One industry that can provide potential hints on the economic trajectory is professional and business services, specifically temporary employment services.  As the economy heats up, employers will first expand with temporary labor. To the contrary, when employers are anticipating or experiencing declines in economic activity, temporary workers are usually the first to experience layoffs. Temporary labor services are part of the professional and business services sector, and the unemployment rate has increased from 4.2% to 5.1%.  Just as recently as October 2023, the unemployment rate in professional and business services was 3.2%.  Additionally, the February jobs report did show a decline in temporary labor services of 15,400. As a comparison, the 2001 recession saw the unemployment rate in professional and business services increase from 4.1% to 5.9% just prior to the economic slowdown. For the Great Recession, professional and business services saw an increase in unemployment from 4.8% to 6.4%. There has been a noticeable increase in unemployment, but still not the kind of changes that might coincide with a recession. This is another number that warrants watching. 

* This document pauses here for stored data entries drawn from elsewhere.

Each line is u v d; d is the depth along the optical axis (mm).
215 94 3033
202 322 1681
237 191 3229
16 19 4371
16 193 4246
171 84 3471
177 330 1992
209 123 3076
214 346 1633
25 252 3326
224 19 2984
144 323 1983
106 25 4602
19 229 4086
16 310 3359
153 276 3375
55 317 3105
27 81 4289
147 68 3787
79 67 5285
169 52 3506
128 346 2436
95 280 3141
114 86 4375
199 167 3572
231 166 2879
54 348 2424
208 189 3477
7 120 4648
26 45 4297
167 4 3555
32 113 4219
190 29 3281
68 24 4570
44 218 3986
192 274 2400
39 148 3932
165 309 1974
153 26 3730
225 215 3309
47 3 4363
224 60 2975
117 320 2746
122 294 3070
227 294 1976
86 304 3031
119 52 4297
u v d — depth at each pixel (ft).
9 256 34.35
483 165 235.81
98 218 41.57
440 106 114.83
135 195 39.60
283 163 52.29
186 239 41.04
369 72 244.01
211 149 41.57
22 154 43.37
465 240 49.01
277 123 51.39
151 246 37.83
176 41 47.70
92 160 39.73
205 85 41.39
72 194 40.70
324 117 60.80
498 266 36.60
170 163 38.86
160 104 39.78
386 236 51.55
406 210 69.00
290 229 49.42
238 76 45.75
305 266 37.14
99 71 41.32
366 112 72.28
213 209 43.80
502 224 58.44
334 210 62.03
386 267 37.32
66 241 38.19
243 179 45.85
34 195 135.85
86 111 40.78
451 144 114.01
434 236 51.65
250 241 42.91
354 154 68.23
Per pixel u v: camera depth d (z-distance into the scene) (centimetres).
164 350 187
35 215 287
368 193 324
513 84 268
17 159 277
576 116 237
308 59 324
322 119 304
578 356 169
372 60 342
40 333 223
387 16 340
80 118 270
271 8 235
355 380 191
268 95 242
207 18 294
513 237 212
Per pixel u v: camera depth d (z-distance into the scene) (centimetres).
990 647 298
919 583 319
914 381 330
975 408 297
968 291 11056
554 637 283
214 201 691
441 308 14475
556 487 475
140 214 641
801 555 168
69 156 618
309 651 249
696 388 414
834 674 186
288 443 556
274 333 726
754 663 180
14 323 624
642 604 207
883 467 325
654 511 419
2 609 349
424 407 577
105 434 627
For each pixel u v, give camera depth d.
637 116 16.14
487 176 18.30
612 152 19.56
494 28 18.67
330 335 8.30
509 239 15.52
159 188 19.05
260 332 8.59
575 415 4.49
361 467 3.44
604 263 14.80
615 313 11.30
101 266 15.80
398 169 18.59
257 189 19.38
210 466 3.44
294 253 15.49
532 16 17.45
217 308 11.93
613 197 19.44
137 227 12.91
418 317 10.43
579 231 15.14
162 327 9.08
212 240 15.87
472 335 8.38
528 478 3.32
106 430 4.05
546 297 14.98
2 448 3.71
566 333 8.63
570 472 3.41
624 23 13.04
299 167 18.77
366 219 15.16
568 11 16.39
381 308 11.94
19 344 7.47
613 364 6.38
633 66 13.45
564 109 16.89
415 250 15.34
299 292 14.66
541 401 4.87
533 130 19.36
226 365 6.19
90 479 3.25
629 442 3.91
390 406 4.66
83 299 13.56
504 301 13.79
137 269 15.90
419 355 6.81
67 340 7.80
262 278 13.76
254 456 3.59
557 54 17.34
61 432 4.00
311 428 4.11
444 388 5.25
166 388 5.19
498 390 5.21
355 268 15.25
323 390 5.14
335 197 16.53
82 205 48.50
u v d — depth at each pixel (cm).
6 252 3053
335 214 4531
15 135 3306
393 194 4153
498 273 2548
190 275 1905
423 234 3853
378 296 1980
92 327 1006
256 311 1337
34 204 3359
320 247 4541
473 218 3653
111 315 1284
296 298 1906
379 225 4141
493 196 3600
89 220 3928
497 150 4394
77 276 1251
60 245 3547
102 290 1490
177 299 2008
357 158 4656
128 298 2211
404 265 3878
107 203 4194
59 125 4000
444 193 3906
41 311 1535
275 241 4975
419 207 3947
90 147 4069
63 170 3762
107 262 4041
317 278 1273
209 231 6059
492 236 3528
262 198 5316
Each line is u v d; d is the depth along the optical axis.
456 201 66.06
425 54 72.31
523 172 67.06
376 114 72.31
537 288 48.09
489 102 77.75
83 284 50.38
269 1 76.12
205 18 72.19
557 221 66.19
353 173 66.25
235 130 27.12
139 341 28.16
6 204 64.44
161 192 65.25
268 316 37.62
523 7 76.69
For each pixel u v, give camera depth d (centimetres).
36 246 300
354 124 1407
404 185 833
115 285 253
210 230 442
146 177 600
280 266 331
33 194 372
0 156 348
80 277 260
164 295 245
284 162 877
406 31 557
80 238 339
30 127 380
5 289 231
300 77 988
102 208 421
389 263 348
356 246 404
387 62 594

My economic outlook for 2024 called for “slower growth” and a pullback in consumer spending. We are seeing emerging signs of softer growth along with consumer spending, but we are not close to calling for a recession. Over the next several months, we will hear more talk about various forms of stagflation, a combination of higher prices and slower growth. As the inflation rate approaches the Federal Reserve’s desired level of 2%, getting from 3 plus percent down to 2% is facing headwinds, implying that interest rates will be higher for longer.  The soft landing may have come and gone as the  “last mile” of inflation remains stubborn, and signs of softer growth emerge.